WORK REQUEST 1:
Answer these questions from the staffing enhancement passage, marking each answer with the matching letter:
(a) When may facilities request LVN-equivalent staffing enhancements?
(b) Into which two groups does HHSC divide all requested enhancements?
(c) To which facilities may HHSC not distribute newly requested enhancements?
WORK REQUEST 2: List every lettered subsection that the staffing enhancement passage refers to.
WORK REQUEST 3: Write the next part of the passage on HHSC staffing enhancements, starting after its final sentence.

SOURCE EXTRACT:
These facilities may request LVN-equivalent staffing enhancements
from an array of LVN-equivalent enhanced staffing options and associated
add-on payments during open enrollment under subsection (d) of this
section.
(3) Granting of staffing enhancements. HHSC divides
all requested enhancements, after applying any enrollment limitations
from subsection (i) of this section, into two groups: pre-existing
enhancements that facilities request to carry over from the prior
year and newly-requested enhancements. Newly-requested enhancements
may be enhancements requested by facilities that were nonparticipants
in the prior year or by facilities that were participants in the prior
year desiring to be granted additional enhancements. Using the process
described herein, HHSC first determines the distribution of carry-over
enhancements. If HHSC determines that funds are not available to carry
over some or all pre-existing enhancements, facilities will be notified
as per subsection (dd) of this section. If funds are available after
the distribution of carry-over enhancements, HHSC then determines
the distribution of newly requested enhancements. HHSC may not distribute
newly requested enhancements to facilities owing funds identified
for recoupment from subsections (n) and/or (o) of this section.

MATERIAL PROVIDED:
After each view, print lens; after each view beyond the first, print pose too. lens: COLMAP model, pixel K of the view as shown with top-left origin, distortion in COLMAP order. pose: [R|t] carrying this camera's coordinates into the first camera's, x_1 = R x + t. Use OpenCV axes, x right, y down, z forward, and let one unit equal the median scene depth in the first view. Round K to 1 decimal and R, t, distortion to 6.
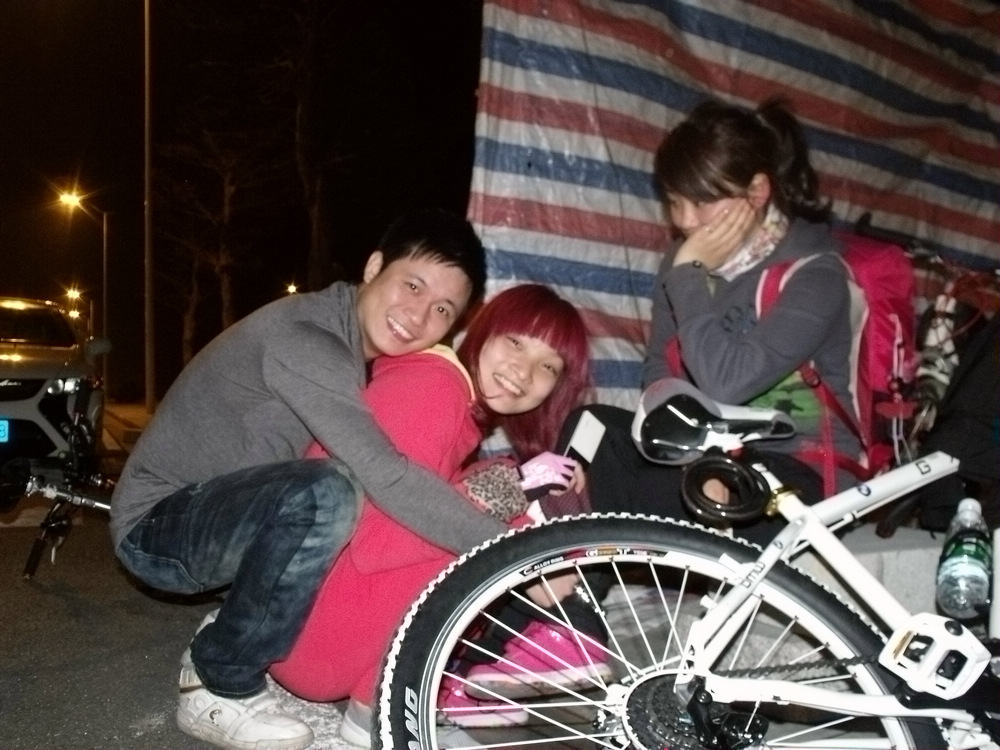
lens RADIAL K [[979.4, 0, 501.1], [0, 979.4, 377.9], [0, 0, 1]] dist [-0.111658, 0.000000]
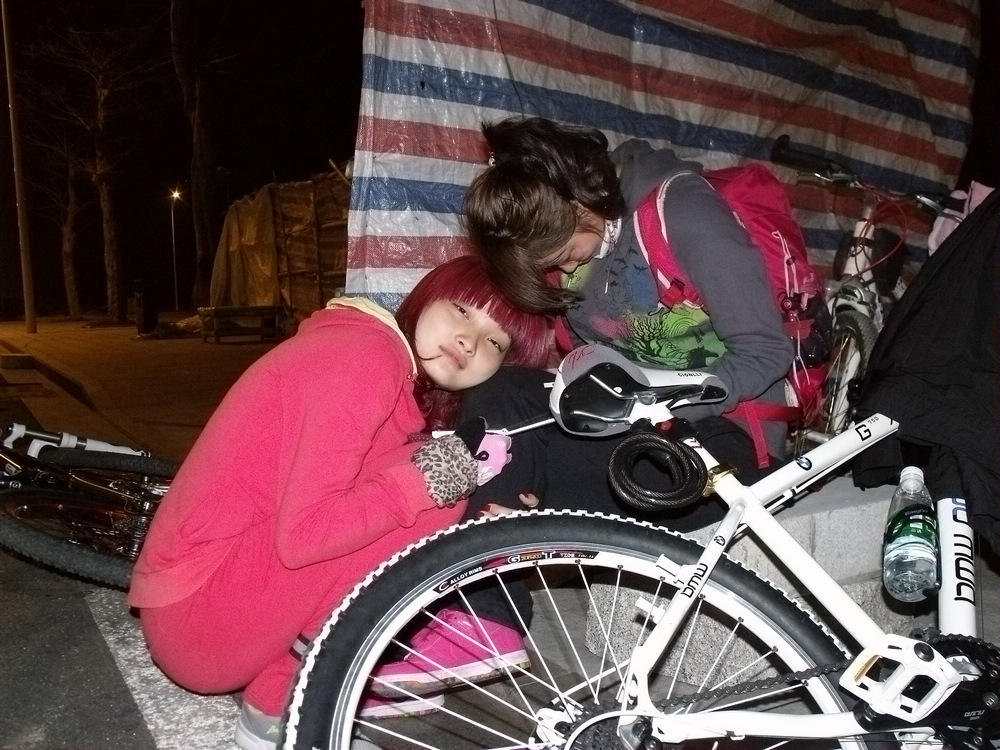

RESULT 1:
(a) During open enrollment under subsection (d) of this section.
(b) Pre-existing enhancements that facilities request to carry over from the prior year, and newly-requested enhancements.
(c) Facilities owing funds identified for recoupment from subsections (n) and/or (o) of this section.

RESULT 2: (d), (i), (dd), (n), (o)

RESULT 3:
(A) HHSC determines projected Medicaid units of service
for facilities requesting each enhancement option and multiplies this
number by the rate add-on associated with that enhancement option
as determined in subsection (l) of this section.
(B) HHSC compares the sum of the products from subparagraph
(A) of this paragraph to available funds.
(i) If the product is less than or equal to available
funds, all requested enhancements are granted.